Une alliance improbable qui défie le gouvernement
Mardi soir, un amendement instaurant un “impôt universel” sur les multinationales a été adopté grâce à la convergence des voix de la gauche et du RN. Présentée comme une mesure contre l’évasion fiscale, elle pourrait rapporter jusqu’à 26 milliards d’euros, selon ses défenseurs. Le gouvernement, lui, y voit une disposition inapplicable et contraire aux engagements internationaux de la France.
Mercredi, la dynamique s’est poursuivie : les députés ont adopté plusieurs mesures alourdissant la fiscalité des grands groupes. Parmi elles, l’élargissement de l’impôt minimum de 15 % sur les bénéfices des multinationales, porté par La France insoumise (LFI), a été voté malgré les mises en garde du ministre de la Fonction publique, David Amiel, qui a dénoncé “une autoroute vers le contentieux”.
“On assume à 100 % ce vote”, a répondu le député RN Jean-Philippe Tanguy, revendiquant une convergence de vue avec la gauche sur la lutte contre les abus fiscaux.
Rachats d’actions, superdividendes et holdings dans le viseur
Deux autres amendements sont venus accentuer la tension :
Une taxe sur les rachats d’actions, proposée par le RN et adoptée de justesse, afin de freiner la spéculation boursière.
Une taxe exceptionnelle sur les superdividendes, portée par LFI, validée à une voix près.
Ces votes successifs constituent autant de revers pour le gouvernement, qui voit son projet de loi de finances se transformer en un patchwork fiscal difficilement défendable. “Le coût de la stabilité politique devient exorbitant”, a réagi le chef des sénateurs Les Républicains, Bruno Retailleau.
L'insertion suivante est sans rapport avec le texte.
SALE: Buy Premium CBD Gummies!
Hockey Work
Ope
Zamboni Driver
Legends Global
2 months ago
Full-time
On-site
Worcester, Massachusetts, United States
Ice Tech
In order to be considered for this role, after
Du côté du MoDem, Marc Fesneau a estimé que le texte devenait “totalement invotable”.
Le camp présidentiel sous pression
Face à cette série de défaites, la majorité tente de temporiser. La porte-parole du gouvernement, Maud Bregeon, a rappelé qu’il ne s’agissait que du “début du processus parlementaire”. Mais en coulisses, plusieurs membres de la coalition reconnaissent craindre un blocage total.
Certains évoquent déjà la possibilité qu’il n’y ait pas de budget voté d’ici la fin de l’année, ce qui forcerait l’exécutif à recourir à une loi spéciale pour reconduire les dispositions de 2025, voire à des ordonnances, comme le permet la Constitution si les débats dépassent les délais fixés.
Vers une impasse budgétaire ?
Les députés feront jeudi une pause dans les discussions, avant de reprendre vendredi matin avec deux sujets explosifs : la taxe sur les holdings et la fameuse taxe “Zucman” sur les très hauts patrimoines.
Proposée par la gauche, cette dernière prévoit un impôt minimum de 2 % sur les fortunes supérieures à 100 millions d’euros, voire 3 % au-delà de 10 millions dans une version amendée. Mais son adoption semble compromise face à l’opposition conjointe du bloc central, de la droite et du RN.
Un amendement de compromis pourrait être présenté par le gouvernement pour tenter de rallier une majorité. “Il y a encore du travail”, a reconnu Mme Bregeon, consciente que chaque vote désormais engage la survie politique du texte… et peut-être celle du gouvernement lui-même.